→ **What is asked**:
#1 In the article on background checks in Italy, rewrite the stretch from "Providing background check" through "a commercial cooperation.", replacing "popularity" with "prevalence".
#2 Name every theme that the article on background checks in Italy says must be borne in mind and will be confronted in the following paragraphs.
#3 Pick up the article on background checks in Italy after its final sentence and keep writing.

→ **Reading passage**:
::::::

Providing background check services, pre-recruitment or reputational investigations in Italy

The importance on relying on expert lawyers

Introduction 

The so called background-check are increasing their popularity. These investigations entail research carried out on the reputation of an individual. They usually aim to business purposes, such as: employing a worker, stipulating a partnership between two entrepreneurs, finding the right manager for a specific unit of someone’s business or selecting the right company for a commercial cooperation.

Such services may also be offered by professional operators specialized in retrieving information needed to find the “reputational background”, or the digital presence, of someone.

Juridical complexity of the matter

The activity itself is perfectly lawful, since it is not forbidden by any provision. However, in certain cases, background checks encounter severe limitation. Consented activities are identifiable only through existing bans and issues. What fall outside the scope of such limitations, may be considered the ground on which the activity ought to be considered lawful. At the end of this brief dissertation, we will nonetheless try to provide a picture of what can be lawfully done with little or no risk in relation to background check services.

Interests at stake

This major complexity in relation to background checks arises from the balance of the interests that are actually at stake and which all contribute to constrain what is lawfully doable. Be it clear: “constrain”, not “prohibit” at all.

Data protection, Labour law, reputation, right to be forgotten are all themes to be born in mind and which will be confronted in the following paragraphs.

The aim of this brief article is not to discourage from undertaking this activity, rather to warn that the same activity ought to be done either by operators who have a sound legal expertise or by operators who do rely on lawyers who offer a solid expertise on the subject at hand.

Defamation between civil and criminal law

Starting point of our reasoning is to be found in the concept of defamation. Defamation is an ambiguous lemma. In a strict sense, it indicates the crime of harming someone’s reputation among more third persons, which is regulated by the Italian Criminal code, at art. 595. It is punished with up to one-year jail-time and an amends of 1032,00 euros. If the defamation consists of attributing to someone a specific (mis)deed, penalties are increased. Other causes of penalties increase are of no concern for the purpose of present article. The conduct of harming someone’s reputation among other people shall be deemed relevant with a plurality of persons to whom the defamatory content is delivered and their contextual presence is not requested. People commonly believe –although it is wrong – that the truth of the discrediting speech or content is anyhow an excuse or a cause of impunity. This is incorrect since it only applies to the right of freedom of the press or to political critique, granted under art. 21 of Italian Constitution, under specific circumstances. The aforementioned principle is not applicable to common citizens or private individuals, whose speeches are not shielded from defamation if statements are true. As a consequence, people are not allowed to prove in court the truthiness of what they attributed to others, unless it is a specific fact and the defamed person agrees to it.

::::::

→ **Dataset content**:

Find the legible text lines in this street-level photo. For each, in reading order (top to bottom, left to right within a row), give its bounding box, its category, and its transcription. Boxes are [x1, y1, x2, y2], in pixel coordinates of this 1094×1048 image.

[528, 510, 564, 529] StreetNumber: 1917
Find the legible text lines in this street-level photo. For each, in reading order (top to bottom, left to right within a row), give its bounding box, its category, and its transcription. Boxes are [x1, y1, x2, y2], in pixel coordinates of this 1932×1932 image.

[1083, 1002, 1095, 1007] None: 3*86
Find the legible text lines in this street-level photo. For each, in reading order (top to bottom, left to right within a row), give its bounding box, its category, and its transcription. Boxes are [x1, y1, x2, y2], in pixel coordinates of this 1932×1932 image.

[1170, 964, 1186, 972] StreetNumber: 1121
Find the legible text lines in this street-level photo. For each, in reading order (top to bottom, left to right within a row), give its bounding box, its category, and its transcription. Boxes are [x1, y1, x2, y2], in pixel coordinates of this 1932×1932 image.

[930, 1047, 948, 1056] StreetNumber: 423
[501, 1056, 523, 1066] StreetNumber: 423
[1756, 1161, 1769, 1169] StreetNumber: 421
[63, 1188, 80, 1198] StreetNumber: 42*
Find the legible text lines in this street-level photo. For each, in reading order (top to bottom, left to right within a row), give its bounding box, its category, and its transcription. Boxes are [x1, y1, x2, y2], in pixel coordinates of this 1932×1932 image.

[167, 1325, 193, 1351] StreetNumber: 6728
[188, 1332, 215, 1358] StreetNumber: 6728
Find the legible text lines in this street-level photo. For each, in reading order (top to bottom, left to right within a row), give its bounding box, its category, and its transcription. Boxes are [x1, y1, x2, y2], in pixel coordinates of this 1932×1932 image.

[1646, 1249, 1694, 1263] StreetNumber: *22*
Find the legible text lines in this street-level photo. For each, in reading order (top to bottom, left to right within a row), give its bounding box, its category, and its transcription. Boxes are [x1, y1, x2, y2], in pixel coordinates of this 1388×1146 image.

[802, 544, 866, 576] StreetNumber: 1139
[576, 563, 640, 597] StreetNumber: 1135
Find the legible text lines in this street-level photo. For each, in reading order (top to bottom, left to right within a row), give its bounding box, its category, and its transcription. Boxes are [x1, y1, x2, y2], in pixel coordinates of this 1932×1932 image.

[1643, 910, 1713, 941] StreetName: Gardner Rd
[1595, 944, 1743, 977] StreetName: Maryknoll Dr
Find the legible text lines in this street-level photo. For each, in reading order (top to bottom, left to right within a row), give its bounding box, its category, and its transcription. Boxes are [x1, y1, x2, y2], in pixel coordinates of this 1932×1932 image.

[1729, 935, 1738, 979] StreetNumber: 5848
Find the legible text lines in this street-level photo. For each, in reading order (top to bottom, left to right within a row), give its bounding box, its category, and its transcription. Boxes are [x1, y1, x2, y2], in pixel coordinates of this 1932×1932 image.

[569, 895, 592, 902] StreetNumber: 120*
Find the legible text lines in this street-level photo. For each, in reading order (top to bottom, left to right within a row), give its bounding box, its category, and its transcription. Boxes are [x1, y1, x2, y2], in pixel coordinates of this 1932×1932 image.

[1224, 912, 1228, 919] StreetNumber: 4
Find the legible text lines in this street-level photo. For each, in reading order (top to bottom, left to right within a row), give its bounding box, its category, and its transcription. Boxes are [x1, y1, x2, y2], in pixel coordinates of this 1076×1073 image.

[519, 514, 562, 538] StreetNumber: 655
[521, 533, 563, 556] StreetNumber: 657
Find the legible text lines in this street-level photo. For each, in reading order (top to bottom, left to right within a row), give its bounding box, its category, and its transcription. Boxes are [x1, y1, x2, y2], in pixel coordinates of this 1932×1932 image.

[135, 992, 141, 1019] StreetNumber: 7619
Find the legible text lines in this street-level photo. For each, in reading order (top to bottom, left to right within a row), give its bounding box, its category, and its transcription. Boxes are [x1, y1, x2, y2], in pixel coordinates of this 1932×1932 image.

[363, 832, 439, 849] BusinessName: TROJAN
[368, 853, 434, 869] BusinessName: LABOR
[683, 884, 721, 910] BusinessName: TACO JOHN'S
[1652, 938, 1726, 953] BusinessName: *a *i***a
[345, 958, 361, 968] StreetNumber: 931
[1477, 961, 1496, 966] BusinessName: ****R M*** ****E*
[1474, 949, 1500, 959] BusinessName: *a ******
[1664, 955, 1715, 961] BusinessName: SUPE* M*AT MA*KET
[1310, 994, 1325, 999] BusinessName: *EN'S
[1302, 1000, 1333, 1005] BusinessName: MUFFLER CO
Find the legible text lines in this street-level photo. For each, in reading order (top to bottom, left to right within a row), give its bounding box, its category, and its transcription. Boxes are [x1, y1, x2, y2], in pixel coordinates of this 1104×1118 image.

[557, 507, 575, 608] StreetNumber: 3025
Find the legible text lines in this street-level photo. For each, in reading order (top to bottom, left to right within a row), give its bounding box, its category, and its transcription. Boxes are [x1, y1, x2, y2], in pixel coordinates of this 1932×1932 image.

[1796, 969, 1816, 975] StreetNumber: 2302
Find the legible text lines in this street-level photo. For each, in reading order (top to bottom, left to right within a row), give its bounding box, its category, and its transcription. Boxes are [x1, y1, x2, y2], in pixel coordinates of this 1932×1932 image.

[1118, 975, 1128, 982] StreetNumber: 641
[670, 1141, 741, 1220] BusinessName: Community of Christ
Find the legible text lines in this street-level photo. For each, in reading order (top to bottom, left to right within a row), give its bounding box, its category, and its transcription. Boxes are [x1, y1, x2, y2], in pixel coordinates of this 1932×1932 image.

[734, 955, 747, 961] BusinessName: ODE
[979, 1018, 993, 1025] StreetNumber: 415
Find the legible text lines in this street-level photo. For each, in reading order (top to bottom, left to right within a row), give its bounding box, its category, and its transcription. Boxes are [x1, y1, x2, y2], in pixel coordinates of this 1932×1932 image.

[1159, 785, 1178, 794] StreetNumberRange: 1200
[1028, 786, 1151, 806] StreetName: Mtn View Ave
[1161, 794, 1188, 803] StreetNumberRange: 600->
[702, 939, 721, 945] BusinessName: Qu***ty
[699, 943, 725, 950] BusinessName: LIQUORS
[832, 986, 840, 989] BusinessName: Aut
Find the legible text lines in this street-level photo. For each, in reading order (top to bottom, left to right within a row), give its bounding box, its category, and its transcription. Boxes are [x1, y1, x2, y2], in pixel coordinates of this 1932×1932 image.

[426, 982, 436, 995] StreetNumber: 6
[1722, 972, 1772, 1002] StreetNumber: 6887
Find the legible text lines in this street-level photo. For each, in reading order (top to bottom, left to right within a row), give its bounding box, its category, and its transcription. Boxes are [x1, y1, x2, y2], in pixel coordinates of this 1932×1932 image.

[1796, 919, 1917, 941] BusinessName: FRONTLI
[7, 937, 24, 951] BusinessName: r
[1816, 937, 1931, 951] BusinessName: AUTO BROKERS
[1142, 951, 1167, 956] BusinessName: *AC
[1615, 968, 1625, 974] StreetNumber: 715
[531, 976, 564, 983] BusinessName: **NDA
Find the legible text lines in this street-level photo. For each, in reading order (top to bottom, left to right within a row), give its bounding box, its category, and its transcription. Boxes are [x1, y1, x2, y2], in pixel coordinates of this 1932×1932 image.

::::::

→ **Answers provided**:
#1
Providing background check services, pre-recruitment or reputational investigations in Italy

The importance on relying on expert lawyers

Introduction 

The so called background-check are increasing their prevalence. These investigations entail research carried out on the reputation of an individual. They usually aim to business purposes, such as: employing a worker, stipulating a partnership between two entrepreneurs, finding the right manager for a specific unit of someone’s business or selecting the right company for a commercial cooperation.

#2 Data protection, Labour law, reputation, right to be forgotten

#3
Furthermore, “defamation” bears some ambiguity. It may also be intended as a conduct which leads to compensation for damage. Possibility of success for claimants are higher before civil courts than criminal courts. This is not only because art. 2043 of Italian Civil Code provides for duty to compensate unjust damages, being them fraudulent or involuntary, therefore contemplating unintentional conducts too (whereas the crime of defamation requires a will to make a defamatory statement about someone); moreover, criminal law provides for more causes of impunity. In other words, there may well be defamation for a civil court, whereas a penal criminal cannot condemn, therefore, damaged subjects normally prefer to resort to civil jurisdiction.

Differences between the civil and criminal proceedings should nonetheless not be exaggerated. As said, the damage needs to be unjust for the law to require for compensation. In other words, only illicit conducts generate the duty to indemnify. Under a broad point of view, for the sole purpose of simplifications and bearing the risk of losing in accuracy, every time a person is punishable for defamation he will be held responsible for damages; when someone is not punished for defamation he will probably not be required to compensate or indemnify the claimant.

We will only mention that, on the contrary, releasing statements harming someone for no justified reason violates one of those rules through which jurists measure the justness of the damage suffered by an individual. We commonly refer to this as “neminem laedere” principle, abstaining from harming others. That is why there will be many declarations irrelevant under criminal legislation potentially generating a duty to compensate for damages.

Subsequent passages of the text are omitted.